Прокурор подошел ближе к трибуне:
​— Уточните, гражданка Воронцова: видели ли вы лично подсудимую Горячеву у вертушки?
​— Да не видела я никого! — всхлипнула Пелагея, утирая ладонью мокрые щеки. — Когда встали... я выбежала, на рельсы глянула, а там масло подсолнечное размазано и целая лужица крови! Запах на всю Бронную! Если бы не эта жуткая жижа — песок бы остановил! Я бы в метре встала! Это она... она мне весь тормозной путь сорвала!
​— Вопросов больше нет, — удовлетворенно подытожил прокурор.
​— Свидетельница может быть свободна, — объявил Председательствующий. — Далее, для оглашения показаний свидетелей, отсутствующих по болезни, судом оглашается протокол допроса свидетеля Понырёва Иван Николаевича, находящегося на лечении в… Председательствующий слегка замялся, кашлянул, обвел присутствующих взглядом и продолжил.- В…психиатрической клинике.
​Секретарь встал и монотонным звенящим голосом зачитал:
​«Из протокола допроса гр-на Понырёва И. Н. (поэта Бездомного): ...Возле киоска "Пиво и воды" я слышал разговор двух гражданок. Первая заявляла второй, цитирую: "Аннушка, наша Аннушка с Садовой! Взяла в бакалее литр подсолнечного, да бутыль-то о вертушку и грохнула!
Юбку всю изгадила..." Из чего свидетель Понырёв сделал вывод, что погибший Берлиоз поскользнулся на указанном масле, предположительно на подсолнечном»
​Председательствующий постучал кулаком по столу:
​— Для подтверждения факта нахождения подсудимой у места преступления вызывается следующий свидетель. Гражданка Пескова.
​К трибуне подошла пышнотелая и розовощекая торговка из киоска «Пиво и воды».
– Гражданка Пескова, представьтесь суду. - произнес Председательствующий.

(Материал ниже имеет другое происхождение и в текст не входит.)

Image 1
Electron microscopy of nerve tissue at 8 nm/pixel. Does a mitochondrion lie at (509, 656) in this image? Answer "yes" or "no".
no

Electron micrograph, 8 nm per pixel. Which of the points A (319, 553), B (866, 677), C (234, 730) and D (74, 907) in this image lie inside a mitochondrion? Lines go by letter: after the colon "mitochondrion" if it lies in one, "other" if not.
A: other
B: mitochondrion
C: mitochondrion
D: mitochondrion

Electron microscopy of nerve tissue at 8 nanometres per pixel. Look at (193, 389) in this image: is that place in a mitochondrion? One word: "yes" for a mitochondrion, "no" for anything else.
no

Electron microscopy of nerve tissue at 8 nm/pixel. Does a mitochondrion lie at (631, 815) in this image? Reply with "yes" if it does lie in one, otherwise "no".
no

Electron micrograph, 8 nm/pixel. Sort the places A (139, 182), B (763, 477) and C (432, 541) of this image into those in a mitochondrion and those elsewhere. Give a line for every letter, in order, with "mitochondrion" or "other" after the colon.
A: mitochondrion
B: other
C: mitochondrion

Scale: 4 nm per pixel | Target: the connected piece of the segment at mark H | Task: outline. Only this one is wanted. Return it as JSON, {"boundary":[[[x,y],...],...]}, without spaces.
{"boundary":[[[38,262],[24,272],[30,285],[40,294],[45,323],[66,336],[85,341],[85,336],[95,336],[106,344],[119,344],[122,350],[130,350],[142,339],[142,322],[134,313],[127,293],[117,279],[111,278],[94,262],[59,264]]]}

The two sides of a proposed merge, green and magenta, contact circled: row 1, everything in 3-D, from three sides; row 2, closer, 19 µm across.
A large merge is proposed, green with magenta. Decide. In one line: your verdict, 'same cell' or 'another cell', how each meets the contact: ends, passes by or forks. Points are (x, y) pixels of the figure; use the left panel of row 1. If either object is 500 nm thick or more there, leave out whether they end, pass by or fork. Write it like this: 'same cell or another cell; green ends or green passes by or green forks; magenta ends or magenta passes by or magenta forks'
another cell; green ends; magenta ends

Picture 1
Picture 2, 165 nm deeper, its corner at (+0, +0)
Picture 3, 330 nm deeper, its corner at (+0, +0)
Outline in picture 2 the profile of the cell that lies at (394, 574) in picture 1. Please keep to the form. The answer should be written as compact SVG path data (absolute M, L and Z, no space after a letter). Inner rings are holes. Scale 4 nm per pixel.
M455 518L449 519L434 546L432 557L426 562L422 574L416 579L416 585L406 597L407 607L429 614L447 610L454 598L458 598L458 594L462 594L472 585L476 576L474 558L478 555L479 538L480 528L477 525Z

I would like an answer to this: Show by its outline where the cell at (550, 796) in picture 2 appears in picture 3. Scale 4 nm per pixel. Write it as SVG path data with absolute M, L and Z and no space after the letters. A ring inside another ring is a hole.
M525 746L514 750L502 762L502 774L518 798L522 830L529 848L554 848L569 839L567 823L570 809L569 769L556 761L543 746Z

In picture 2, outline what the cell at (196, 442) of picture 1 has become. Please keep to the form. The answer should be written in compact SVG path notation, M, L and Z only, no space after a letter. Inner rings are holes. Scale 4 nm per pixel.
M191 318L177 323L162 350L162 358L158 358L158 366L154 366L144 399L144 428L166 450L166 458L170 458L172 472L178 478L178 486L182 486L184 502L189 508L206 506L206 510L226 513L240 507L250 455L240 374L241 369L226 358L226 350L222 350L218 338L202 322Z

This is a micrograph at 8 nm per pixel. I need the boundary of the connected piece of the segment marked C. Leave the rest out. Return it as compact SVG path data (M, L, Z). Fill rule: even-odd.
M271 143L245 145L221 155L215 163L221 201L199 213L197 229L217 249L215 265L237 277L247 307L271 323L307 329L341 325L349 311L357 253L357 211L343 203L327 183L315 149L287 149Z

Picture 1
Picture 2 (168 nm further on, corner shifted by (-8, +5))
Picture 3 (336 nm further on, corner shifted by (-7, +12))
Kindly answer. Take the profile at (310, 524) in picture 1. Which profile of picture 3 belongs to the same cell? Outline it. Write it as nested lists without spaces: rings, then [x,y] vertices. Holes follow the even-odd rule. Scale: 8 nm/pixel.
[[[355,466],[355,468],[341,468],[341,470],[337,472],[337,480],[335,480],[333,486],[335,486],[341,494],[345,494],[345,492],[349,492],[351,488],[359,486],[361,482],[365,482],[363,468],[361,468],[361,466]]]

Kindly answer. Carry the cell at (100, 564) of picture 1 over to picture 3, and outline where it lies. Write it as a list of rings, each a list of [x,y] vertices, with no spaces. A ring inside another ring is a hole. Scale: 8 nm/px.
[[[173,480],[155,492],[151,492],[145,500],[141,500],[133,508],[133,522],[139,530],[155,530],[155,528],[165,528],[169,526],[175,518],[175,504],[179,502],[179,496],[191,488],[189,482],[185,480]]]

Лицо продавщицы сделалось пунцовым. Она потупила взгляд в пол и начала произносить слова почти шепотом: - Пескова Елена Вла…
Гражданка Пескова! - пробасил прокурор. - Вы можете говорить громче и увереннее?!
Продавщица подняла голову и уставилась сверлящим и более уверенным взглядом прямо на прокурора:
- Пескова Елена Владимировна, 1894 года рождения, беспартийная, продавщица киоска “Пиво и воды” треста Москультпром. - На одном дыхании протараторила Пескова
​— Свидетельница Пескова,вы узнаете подсудимую?
​— А как не узнать! — громко заговорила торговка. — Савишна с Триста-два-бис! Она у моего киоска за десять минут до этой катастрофы орала! Будка-то моя от вертушки — тридцати шагов не будет! Стоит Савишна, в авоське одни осколки, юбка вся в желтых пятнах, и клянет всех подряд! Я ей через окошко кричу: "Чего шумишь, Савишна?", а она визжит: "Бутылка клятая ударилась, полбутылки масла на булыжник, чтоб этой вертушке провалиться!". Выругалась и удрала. А через десять минут под трамвай гражданин и поехал!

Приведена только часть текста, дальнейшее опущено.